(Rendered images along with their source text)
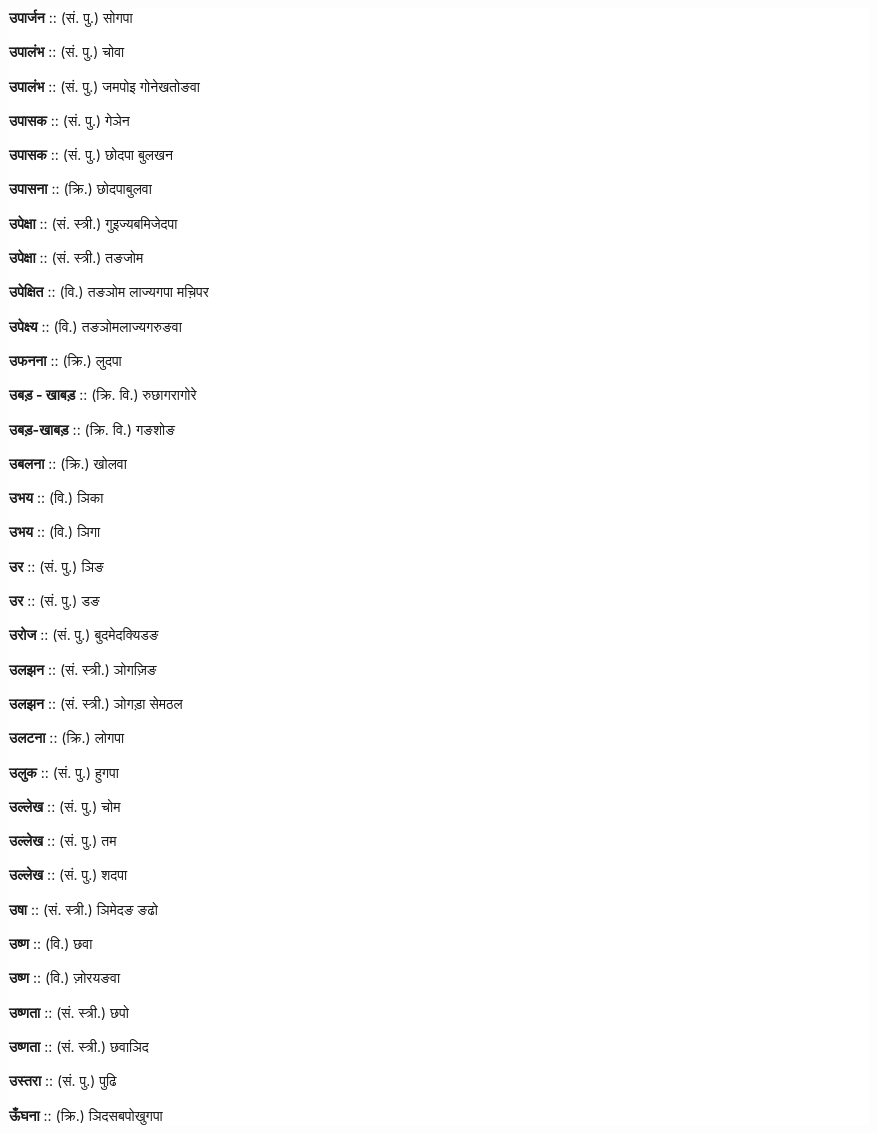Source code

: **उपार्जन** :: (सं. पु.) सोगपा

**उपालंभ** :: (सं. पु.) चोवा

**उपालंभ** :: (सं. पु.) जमपोइ गोनेखतोङवा

**उपासक** :: (सं. पु.) गेञेन

**उपासक** :: (सं. पु.) छोदपा बुलखन

**उपासना** :: (क्रि.) छोदपाबुलवा

**उपेक्षा** :: (सं. स्‍त्री.) गुइज्यबमिजेदपा

**उपेक्षा** :: (सं. स्‍त्री.) तङजोम

**उपेक्षित** :: (वि.) तङञोम लाज्यगपा मच़िपर

**उपेक्ष्य** :: (वि.) तङञोमलाज्यगरुङवा

**उफनना** :: (क्रि.) लुदपा

**उबड़ - खाबड़** :: (क्रि. वि.) रुछागरागोरे

**उबड़-खाबड़** :: (क्रि. वि.) गङशोङ

**उबलना** :: (क्रि.) खोलवा

**उभय** :: (वि.) ञिका

**उभय** :: (वि.) ञिगा

**उर** :: (सं. पु.) ञिङ

**उर** :: (सं. पु.) डङ

**उरोज** :: (सं. पु.) बुदमेदक्यिडङ

**उलझन** :: (सं. स्‍त्री.) ञोगज़िङ

**उलझन** :: (सं. स्‍त्री.) ञोगड़ा सेमठल

**उलटना** :: (क्रि.) लोगपा

**उलुक** :: (सं. पु.) हुगपा

**उल्लेख** :: (सं. पु.) चोम

**उल्लेख** :: (सं. पु.) तम

**उल्लेख** :: (सं. पु.) शदपा

**उषा** :: (सं. स्‍त्री.) ञिमेदङ ङढो

**उष्ण** :: (वि.) छवा

**उष्ण** :: (वि.) ज़ोरयङवा

**उष्णता** :: (सं. स्‍त्री.) छपो

**उष्णता** :: (सं. स्‍त्री.) छवाञिद

**उस्तरा** :: (सं. पु.) पुढि

**ऊँघना** :: (क्रि.) ञिदसबपोखुगपा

WHAT THE TASK REQUIRES | Copy out every line of source text in the items above, character for character. Leave the pictures out of your answer.

FINISHED EXERCISE |
Source code

: **उपार्जन** :: (सं. पु.) सोगपा

**उपालंभ** :: (सं. पु.) चोवा

**उपालंभ** :: (सं. पु.) जमपोइ गोनेखतोङवा

**उपासक** :: (सं. पु.) गेञेन

**उपासक** :: (सं. पु.) छोदपा बुलखन

**उपासना** :: (क्रि.) छोदपाबुलवा

**उपेक्षा** :: (सं. स्‍त्री.) गुइज्यबमिजेदपा

**उपेक्षा** :: (सं. स्‍त्री.) तङजोम

**उपेक्षित** :: (वि.) तङञोम लाज्यगपा मच़िपर

**उपेक्ष्य** :: (वि.) तङञोमलाज्यगरुङवा

**उफनना** :: (क्रि.) लुदपा

**उबड़ - खाबड़** :: (क्रि. वि.) रुछागरागोरे

**उबड़-खाबड़** :: (क्रि. वि.) गङशोङ

**उबलना** :: (क्रि.) खोलवा

**उभय** :: (वि.) ञिका

**उभय** :: (वि.) ञिगा

**उर** :: (सं. पु.) ञिङ

**उर** :: (सं. पु.) डङ

**उरोज** :: (सं. पु.) बुदमेदक्यिडङ

**उलझन** :: (सं. स्‍त्री.) ञोगज़िङ

**उलझन** :: (सं. स्‍त्री.) ञोगड़ा सेमठल

**उलटना** :: (क्रि.) लोगपा

**उलुक** :: (सं. पु.) हुगपा

**उल्लेख** :: (सं. पु.) चोम

**उल्लेख** :: (सं. पु.) तम

**उल्लेख** :: (सं. पु.) शदपा

**उषा** :: (सं. स्‍त्री.) ञिमेदङ ङढो

**उष्ण** :: (वि.) छवा

**उष्ण** :: (वि.) ज़ोरयङवा

**उष्णता** :: (सं. स्‍त्री.) छपो

**उष्णता** :: (सं. स्‍त्री.) छवाञिद

**उस्तरा** :: (सं. पु.) पुढि

**ऊँघना** :: (क्रि.) ञिदसबपोखुगपा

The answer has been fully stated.